3- Delineate the epigenetic landscape of in vivo derived pig PGCs using genome wide profiling approaches, and compare the findings with available datasets from human in vivo and in vitro produced PGCs. We will also investigate the role of macroH2A during PGC specification.

These experiments will enable the identification of critical molecular determinants of pig PGC development in vivo, and for testing these putative regulators in human in vitro systems.
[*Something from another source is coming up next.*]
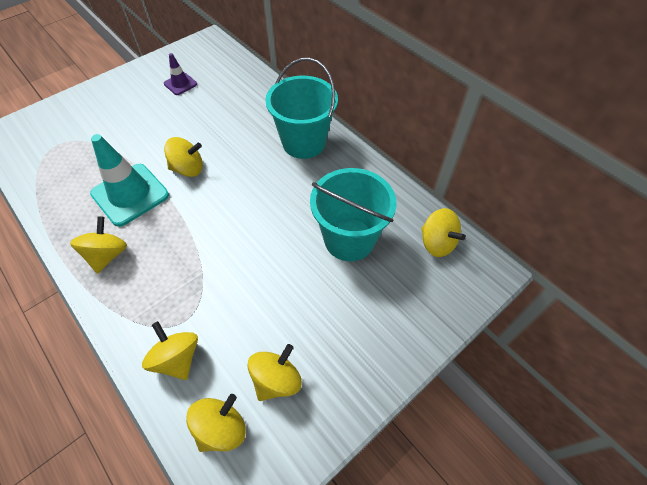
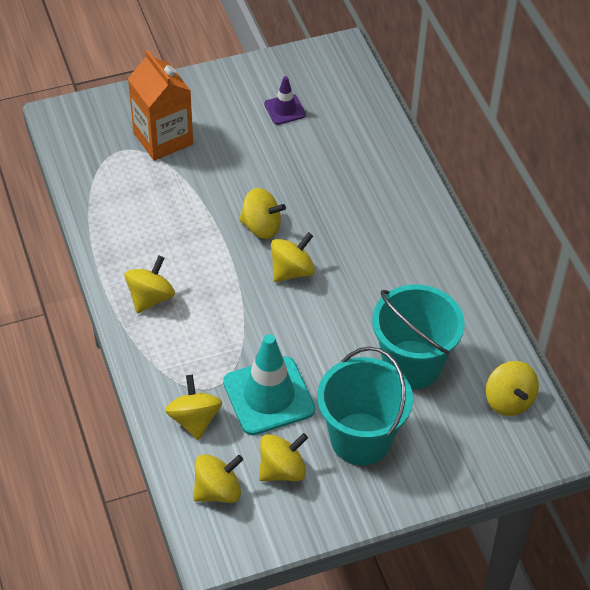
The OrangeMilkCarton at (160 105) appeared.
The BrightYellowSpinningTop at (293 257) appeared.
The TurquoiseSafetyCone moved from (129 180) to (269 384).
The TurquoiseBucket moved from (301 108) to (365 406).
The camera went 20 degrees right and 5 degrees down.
These findings will serve as the basis for the improving the differentiation procedures to generate in vitro gametes from domestic animals and humans.

Planned Impact

The insight into these developmental mechanisms will contribute to 1- establish improved approaches for in vitro gamete production and their use in assisted reproduction in livestock and humans, and 2- facilitate the development of novel diagnostic and treatment approaches for germ cell tumours.

Who will benefit from this research?
Advances in the field of gamete and stem cell biology will benefit the areas of health science, regenerative medicine, assisted reproduction, pharmaceutical industry and biotechnology. These areas are within the strategic priorities of the BBSRC in Lifelong Health and Wellbeing and Global Food Security.

The key impact areas of this research are:

1. Advance in methodologies for in vitro production of gametes which are required by the pharmaceutical and medical industries as tools for drug screening and toxicological studies. These in vitro produced gametes will be useful for i) screening for effects of environmental pollutants and toxic compounds on folliculogenesis, ii) screening for compounds that can modulate gamete development and for the treatment of infertility. The applicants have established links with industrial partners and will seek to develop these technologies further in partnership with them.

2. Clinicians working in the area of cancer, in particular those related to germ cell cancers will benefit from our research that will contribute to advancing the understanding of tumourigenesis. This new understanding will lead to a better diagnosis and treatment.

3. Advances in methodologies for generating gametes in vitro will be instrumental for developing in vitro breeding procedures in farm animals that will greatly impact genetic selection and livestock productivity. We anticipate that these approaches could be developed rapidly within the course of this project for experimental testing, before they are taken up by livestock selection companies (within 5-10 years).

4. The training potential for the PDRAs working in this project is outstanding, as it offer highly specialized and cutting edge techniques in molecular genetics, bioinformatics and bioengineering that are relevant in the regenerative medicine (Biotech companies) and to livestock genetic selection (animal genetics companies).

5. Development of in vitro gametes will be of interest to regulators and advisory bodies (HFEA, Academy of Medical Sciences) that will need to issue recommendations on the use of the new sources of human gametes.